BEGIN

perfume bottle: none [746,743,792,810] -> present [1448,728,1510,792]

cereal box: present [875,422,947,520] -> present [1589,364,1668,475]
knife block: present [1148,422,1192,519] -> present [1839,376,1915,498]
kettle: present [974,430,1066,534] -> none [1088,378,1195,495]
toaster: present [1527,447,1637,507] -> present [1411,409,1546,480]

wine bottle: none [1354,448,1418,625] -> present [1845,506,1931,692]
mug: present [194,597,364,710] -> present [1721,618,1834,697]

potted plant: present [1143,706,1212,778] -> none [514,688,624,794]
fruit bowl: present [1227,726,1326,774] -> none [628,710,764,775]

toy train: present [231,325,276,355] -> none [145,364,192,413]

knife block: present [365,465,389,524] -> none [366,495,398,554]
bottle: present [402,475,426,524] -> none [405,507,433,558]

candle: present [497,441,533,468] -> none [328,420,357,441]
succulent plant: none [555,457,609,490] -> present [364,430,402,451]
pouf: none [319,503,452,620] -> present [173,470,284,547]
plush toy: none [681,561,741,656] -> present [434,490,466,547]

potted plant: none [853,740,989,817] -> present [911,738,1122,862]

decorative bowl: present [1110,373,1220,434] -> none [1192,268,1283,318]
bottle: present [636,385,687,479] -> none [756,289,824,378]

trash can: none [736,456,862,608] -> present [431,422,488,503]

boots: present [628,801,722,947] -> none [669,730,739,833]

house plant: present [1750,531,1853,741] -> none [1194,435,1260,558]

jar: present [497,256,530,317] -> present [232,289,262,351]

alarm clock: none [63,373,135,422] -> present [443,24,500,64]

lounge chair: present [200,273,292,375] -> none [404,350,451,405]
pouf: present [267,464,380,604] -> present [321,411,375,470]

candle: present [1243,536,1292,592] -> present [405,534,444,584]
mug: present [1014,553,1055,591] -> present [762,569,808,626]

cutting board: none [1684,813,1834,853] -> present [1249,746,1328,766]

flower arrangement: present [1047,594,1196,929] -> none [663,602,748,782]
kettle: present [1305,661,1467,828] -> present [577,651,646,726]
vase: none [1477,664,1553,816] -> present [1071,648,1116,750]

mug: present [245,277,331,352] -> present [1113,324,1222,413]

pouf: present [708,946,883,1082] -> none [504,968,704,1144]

END

Your goal: Starting from the records above, copy each line where the string "potted" is found.

Exercise solution:
potted plant: present [1143,706,1212,778] -> none [514,688,624,794]
potted plant: none [853,740,989,817] -> present [911,738,1122,862]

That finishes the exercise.